::: Given records :::
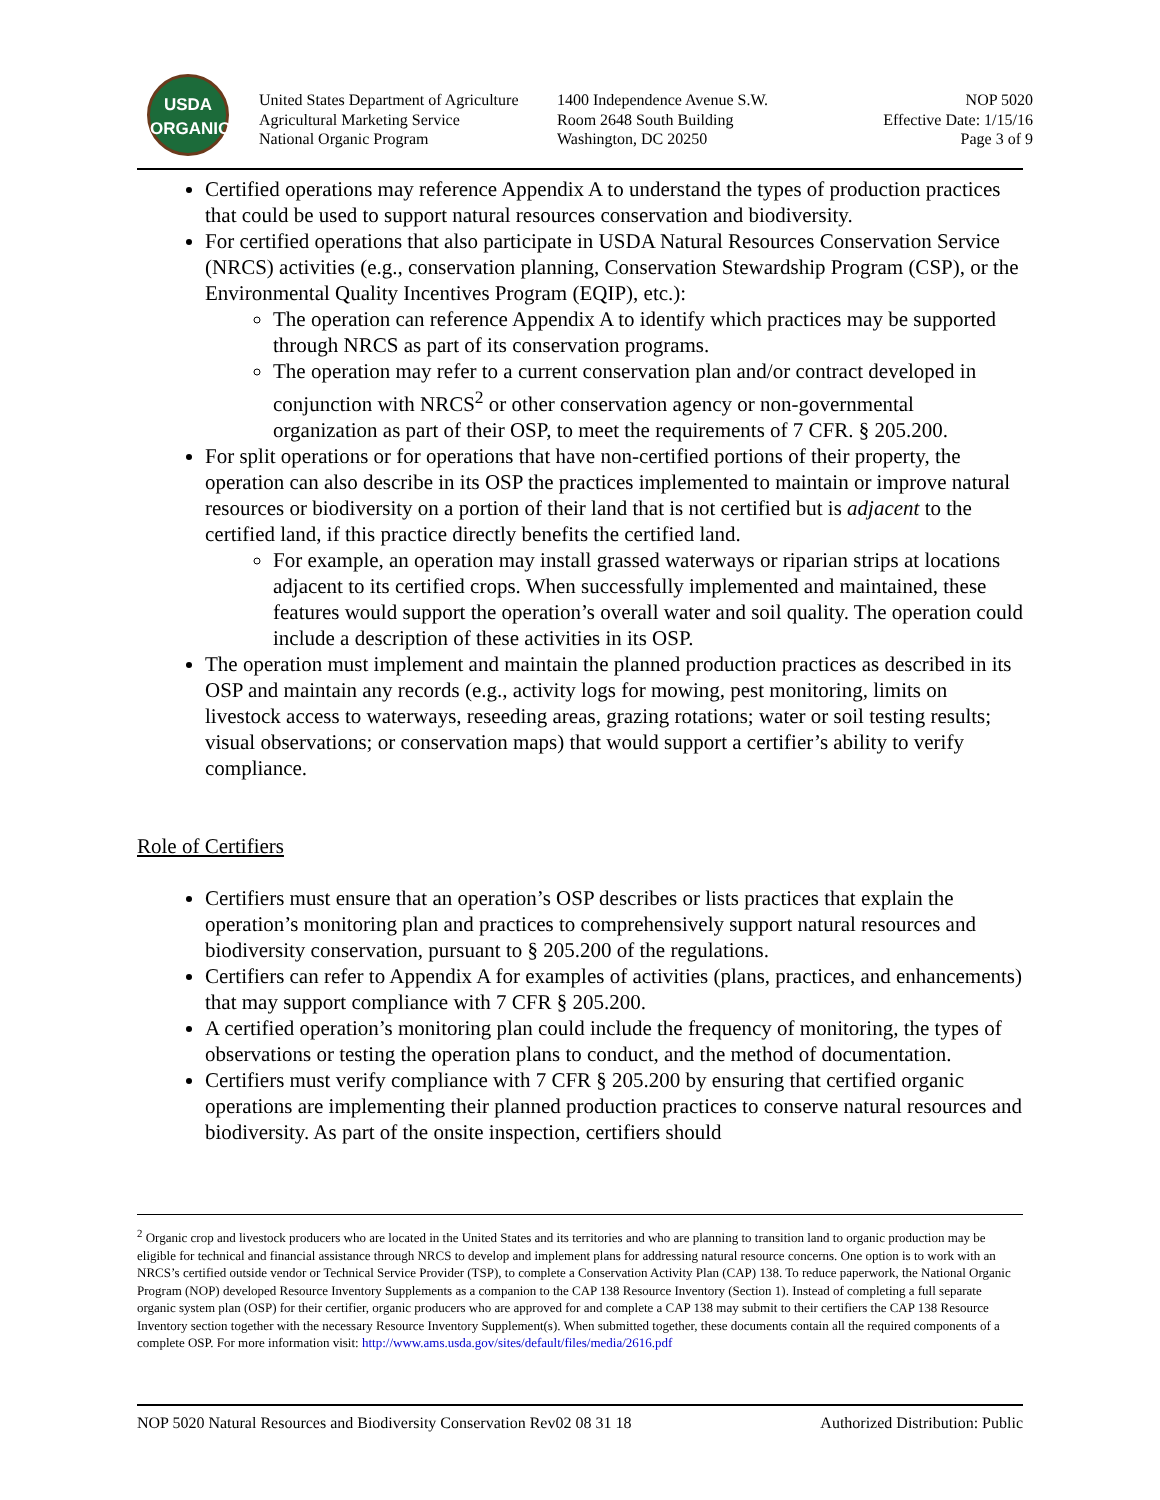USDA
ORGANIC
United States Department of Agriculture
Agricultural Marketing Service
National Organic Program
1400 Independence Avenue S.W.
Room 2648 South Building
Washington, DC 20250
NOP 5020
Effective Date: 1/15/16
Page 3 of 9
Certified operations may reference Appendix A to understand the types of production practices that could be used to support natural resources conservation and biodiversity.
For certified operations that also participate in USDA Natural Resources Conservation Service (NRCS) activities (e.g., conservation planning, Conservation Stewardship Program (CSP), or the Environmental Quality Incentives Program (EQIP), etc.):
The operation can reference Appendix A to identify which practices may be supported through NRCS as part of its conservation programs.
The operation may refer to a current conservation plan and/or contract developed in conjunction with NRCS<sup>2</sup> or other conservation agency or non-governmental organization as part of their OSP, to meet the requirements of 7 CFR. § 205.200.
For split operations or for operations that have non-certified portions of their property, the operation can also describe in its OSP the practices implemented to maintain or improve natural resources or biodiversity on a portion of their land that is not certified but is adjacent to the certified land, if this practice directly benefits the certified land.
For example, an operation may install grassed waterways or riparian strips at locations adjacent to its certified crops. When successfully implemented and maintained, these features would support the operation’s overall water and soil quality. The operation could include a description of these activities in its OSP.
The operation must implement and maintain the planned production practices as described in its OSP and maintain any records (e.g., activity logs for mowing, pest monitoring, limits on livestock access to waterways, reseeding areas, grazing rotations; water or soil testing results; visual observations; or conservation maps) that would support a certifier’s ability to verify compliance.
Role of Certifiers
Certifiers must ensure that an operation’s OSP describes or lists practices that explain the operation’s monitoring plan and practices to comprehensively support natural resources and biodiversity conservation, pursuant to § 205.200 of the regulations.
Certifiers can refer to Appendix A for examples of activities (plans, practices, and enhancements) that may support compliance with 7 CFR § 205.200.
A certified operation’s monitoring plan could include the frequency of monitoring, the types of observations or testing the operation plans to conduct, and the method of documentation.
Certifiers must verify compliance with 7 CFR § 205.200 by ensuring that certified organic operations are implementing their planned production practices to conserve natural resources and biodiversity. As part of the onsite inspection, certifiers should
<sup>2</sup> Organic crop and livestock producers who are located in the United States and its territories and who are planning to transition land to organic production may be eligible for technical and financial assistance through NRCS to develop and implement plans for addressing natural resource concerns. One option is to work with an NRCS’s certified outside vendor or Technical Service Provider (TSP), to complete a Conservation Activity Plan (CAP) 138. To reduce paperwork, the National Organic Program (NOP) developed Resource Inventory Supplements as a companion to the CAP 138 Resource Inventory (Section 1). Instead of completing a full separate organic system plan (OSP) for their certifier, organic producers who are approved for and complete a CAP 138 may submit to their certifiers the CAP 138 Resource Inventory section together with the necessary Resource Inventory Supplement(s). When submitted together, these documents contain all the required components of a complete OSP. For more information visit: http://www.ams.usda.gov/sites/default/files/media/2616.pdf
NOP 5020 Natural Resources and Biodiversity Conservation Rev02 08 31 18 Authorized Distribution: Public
:::
::: Given records :::
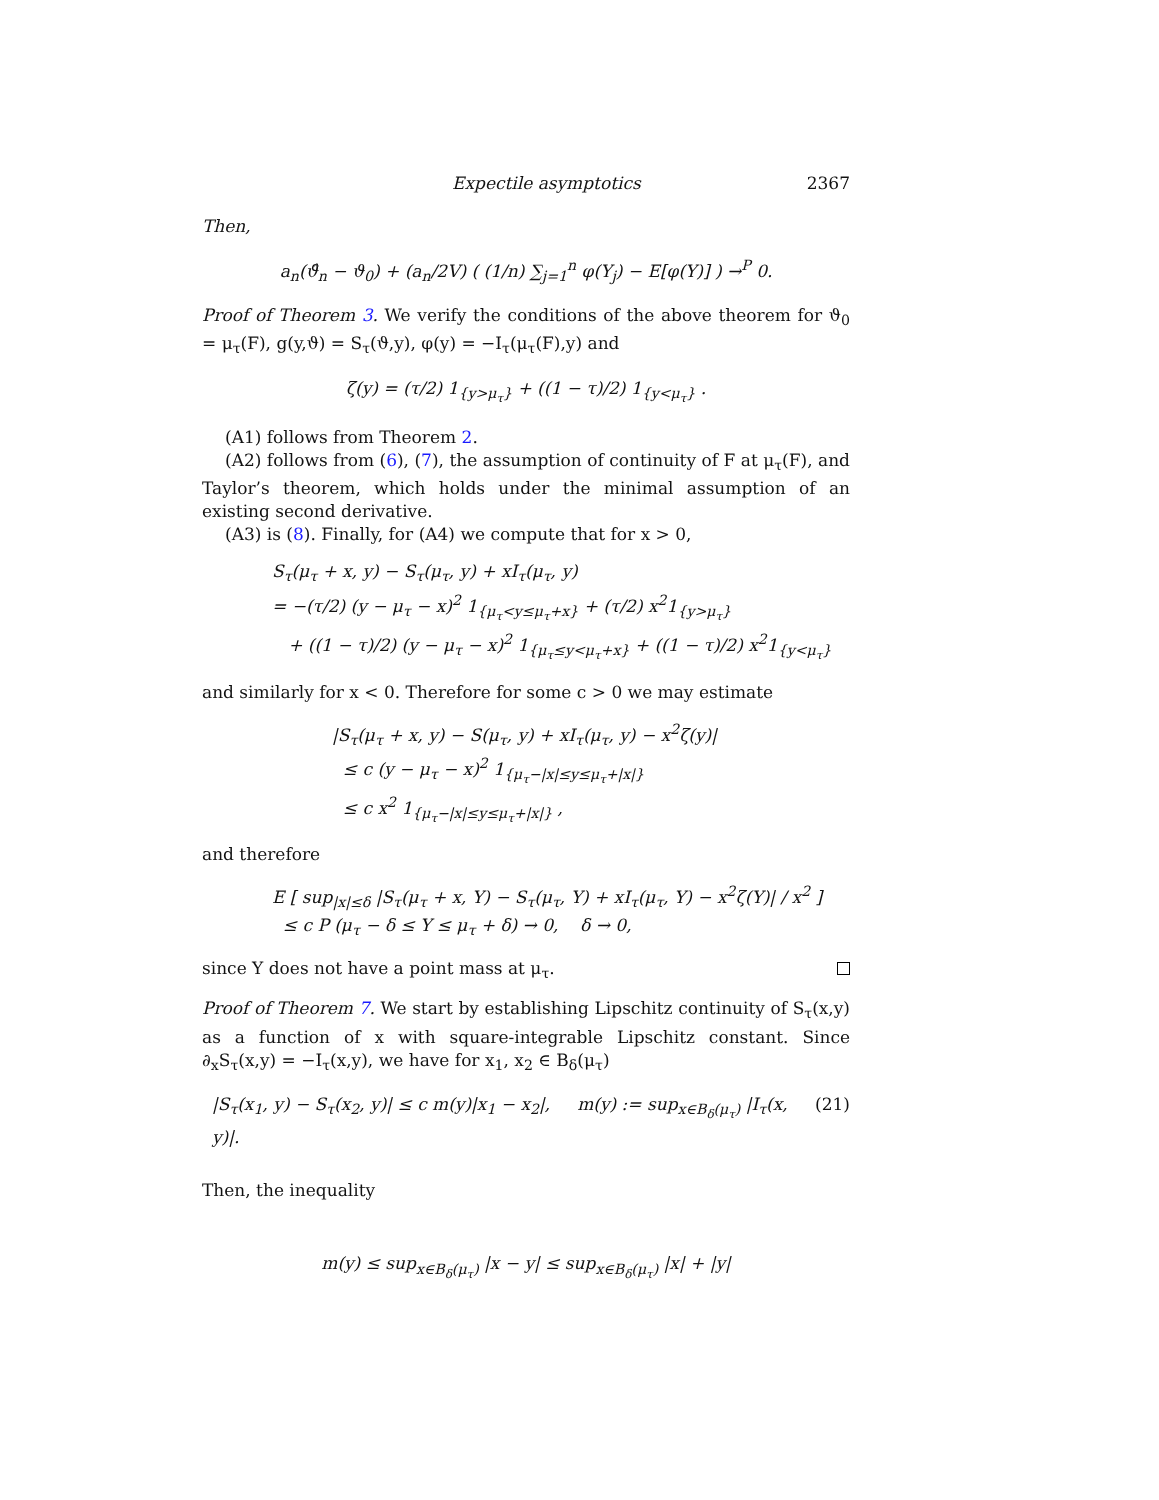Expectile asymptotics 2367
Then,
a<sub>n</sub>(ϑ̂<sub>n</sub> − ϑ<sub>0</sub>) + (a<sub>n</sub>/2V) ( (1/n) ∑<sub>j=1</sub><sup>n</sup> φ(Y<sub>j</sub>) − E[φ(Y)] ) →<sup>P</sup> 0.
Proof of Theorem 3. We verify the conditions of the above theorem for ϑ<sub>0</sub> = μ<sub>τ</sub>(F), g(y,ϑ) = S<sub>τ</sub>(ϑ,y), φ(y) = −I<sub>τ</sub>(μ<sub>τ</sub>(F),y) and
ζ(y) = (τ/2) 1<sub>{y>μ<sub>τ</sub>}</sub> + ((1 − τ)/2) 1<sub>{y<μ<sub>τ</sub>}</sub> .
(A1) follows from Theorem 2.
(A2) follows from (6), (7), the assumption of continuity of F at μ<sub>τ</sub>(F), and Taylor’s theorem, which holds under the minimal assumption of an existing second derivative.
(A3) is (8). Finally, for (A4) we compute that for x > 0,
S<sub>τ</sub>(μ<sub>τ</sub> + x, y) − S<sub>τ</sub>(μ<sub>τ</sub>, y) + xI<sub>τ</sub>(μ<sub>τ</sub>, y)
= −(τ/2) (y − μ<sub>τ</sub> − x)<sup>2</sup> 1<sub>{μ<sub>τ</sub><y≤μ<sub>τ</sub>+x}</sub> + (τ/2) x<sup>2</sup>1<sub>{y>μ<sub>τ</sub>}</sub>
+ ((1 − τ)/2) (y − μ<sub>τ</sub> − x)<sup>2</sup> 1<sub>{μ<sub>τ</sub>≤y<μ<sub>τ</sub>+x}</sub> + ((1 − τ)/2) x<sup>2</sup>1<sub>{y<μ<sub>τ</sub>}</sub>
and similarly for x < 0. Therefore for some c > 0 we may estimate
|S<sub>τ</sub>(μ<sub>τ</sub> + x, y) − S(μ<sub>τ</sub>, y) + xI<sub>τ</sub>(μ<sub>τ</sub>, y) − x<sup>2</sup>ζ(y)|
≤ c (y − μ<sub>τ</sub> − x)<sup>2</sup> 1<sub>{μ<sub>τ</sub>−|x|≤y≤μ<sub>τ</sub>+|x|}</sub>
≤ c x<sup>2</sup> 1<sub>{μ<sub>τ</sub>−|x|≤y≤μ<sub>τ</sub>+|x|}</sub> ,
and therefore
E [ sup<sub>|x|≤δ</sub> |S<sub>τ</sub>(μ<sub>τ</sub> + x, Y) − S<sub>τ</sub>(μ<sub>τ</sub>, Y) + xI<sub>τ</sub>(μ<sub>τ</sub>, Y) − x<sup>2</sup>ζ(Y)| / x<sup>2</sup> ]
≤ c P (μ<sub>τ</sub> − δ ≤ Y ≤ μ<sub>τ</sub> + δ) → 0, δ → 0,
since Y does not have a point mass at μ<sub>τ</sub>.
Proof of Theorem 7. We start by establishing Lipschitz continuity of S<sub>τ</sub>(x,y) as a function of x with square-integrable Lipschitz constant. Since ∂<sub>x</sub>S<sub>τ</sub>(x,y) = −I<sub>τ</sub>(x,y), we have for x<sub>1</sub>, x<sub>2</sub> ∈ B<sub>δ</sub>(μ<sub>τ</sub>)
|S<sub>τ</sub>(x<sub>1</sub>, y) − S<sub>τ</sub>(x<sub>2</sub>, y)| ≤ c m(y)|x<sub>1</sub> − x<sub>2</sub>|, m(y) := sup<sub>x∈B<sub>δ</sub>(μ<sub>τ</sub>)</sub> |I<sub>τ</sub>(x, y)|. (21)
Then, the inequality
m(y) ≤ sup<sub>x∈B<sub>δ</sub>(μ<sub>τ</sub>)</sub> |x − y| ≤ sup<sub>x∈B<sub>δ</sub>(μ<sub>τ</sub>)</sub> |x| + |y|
:::
::: Given records :::
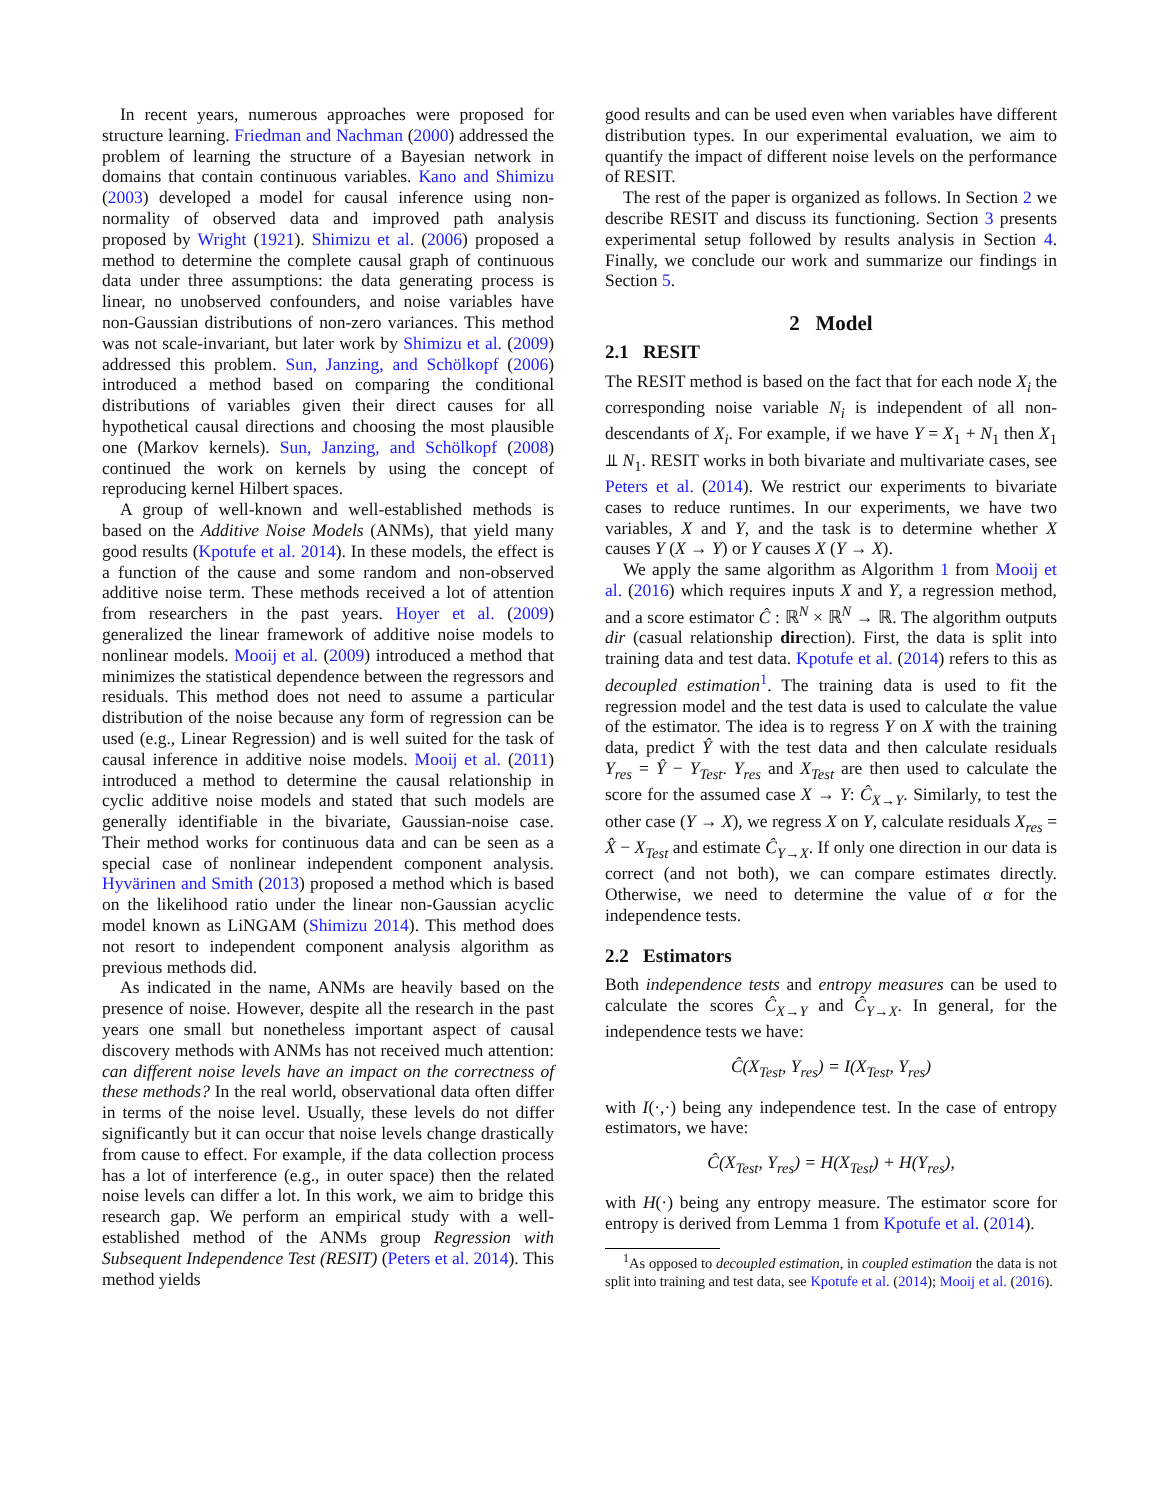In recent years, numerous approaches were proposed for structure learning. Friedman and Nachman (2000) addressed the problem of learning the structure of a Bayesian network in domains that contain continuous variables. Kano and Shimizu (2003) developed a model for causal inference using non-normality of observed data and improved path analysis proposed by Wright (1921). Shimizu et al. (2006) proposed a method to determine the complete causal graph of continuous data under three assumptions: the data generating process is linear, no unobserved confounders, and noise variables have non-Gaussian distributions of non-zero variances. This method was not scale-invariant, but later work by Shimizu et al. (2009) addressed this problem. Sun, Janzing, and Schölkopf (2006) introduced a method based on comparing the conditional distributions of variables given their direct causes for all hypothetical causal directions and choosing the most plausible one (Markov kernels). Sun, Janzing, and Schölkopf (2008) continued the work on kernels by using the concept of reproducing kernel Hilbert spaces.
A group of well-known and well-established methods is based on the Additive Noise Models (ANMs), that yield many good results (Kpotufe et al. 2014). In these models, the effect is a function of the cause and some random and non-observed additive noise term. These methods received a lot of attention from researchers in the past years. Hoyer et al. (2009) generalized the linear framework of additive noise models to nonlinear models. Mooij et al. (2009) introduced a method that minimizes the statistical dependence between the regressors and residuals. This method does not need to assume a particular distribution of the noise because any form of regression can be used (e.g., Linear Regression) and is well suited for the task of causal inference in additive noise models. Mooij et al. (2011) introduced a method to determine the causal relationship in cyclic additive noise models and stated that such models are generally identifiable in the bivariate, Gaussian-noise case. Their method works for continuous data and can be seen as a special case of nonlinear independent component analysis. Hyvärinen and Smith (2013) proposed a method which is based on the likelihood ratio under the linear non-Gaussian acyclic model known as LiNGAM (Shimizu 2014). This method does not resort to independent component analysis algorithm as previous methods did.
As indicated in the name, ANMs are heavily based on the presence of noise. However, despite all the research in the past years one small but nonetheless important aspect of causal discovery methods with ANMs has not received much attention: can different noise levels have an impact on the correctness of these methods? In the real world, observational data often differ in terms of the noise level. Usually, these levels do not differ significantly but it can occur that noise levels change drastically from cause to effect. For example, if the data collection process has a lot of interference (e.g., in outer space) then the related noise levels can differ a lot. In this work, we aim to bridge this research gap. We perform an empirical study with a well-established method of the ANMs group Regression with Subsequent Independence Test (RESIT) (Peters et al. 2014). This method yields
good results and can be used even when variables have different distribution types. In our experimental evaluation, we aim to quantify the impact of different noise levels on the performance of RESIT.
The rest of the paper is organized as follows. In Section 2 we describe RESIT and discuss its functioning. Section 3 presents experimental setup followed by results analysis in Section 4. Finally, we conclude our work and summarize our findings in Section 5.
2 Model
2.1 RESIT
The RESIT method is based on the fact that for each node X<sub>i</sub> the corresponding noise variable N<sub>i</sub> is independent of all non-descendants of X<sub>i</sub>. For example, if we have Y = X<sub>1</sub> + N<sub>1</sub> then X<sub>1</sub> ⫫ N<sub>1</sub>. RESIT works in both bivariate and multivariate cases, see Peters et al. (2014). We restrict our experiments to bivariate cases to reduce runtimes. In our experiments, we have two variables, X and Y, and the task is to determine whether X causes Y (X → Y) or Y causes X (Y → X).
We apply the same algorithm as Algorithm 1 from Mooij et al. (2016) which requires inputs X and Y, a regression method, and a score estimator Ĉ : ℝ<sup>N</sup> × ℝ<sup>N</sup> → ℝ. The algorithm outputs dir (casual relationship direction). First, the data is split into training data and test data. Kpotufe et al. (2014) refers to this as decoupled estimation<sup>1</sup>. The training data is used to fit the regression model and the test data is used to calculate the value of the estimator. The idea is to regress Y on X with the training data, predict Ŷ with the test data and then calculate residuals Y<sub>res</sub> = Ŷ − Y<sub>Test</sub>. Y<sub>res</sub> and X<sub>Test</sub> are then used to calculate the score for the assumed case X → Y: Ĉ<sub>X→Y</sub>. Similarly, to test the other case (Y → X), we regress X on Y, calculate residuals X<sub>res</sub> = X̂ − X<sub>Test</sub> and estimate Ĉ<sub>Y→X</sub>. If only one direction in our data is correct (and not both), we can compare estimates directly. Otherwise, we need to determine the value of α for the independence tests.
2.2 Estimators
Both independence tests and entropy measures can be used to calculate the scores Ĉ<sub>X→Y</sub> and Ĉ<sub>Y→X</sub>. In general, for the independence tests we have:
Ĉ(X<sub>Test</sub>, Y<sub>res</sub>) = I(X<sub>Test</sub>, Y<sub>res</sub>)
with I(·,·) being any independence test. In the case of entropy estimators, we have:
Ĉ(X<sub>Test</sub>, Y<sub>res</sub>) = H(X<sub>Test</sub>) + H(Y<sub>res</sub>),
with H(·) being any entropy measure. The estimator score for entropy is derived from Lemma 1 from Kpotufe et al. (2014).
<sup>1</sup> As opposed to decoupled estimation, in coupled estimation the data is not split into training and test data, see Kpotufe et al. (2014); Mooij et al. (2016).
:::
▶ [Required work]: Only the number is required: state how many lines of the entries hold the word "implemented".

▶ [Answer box]: 2